→ Exercise details:
Filter these entries so that only lines with the word "hosty" remain.

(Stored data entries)
··········
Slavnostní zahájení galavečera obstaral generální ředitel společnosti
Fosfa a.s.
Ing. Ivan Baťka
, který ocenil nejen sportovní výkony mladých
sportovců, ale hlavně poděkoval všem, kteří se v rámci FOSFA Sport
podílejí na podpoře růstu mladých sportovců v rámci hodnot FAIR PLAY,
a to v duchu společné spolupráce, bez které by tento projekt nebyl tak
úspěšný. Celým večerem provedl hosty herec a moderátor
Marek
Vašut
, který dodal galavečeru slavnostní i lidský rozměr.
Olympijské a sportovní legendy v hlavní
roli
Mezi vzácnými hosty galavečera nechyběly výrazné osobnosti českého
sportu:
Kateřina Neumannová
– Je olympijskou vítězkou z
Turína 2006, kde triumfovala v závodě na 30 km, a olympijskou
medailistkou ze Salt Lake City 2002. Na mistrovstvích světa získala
··········
→ Your response:
úspěšný. Celým večerem provedl hosty herec a moderátor
Mezi vzácnými hosty galavečera nechyběly výrazné osobnosti českého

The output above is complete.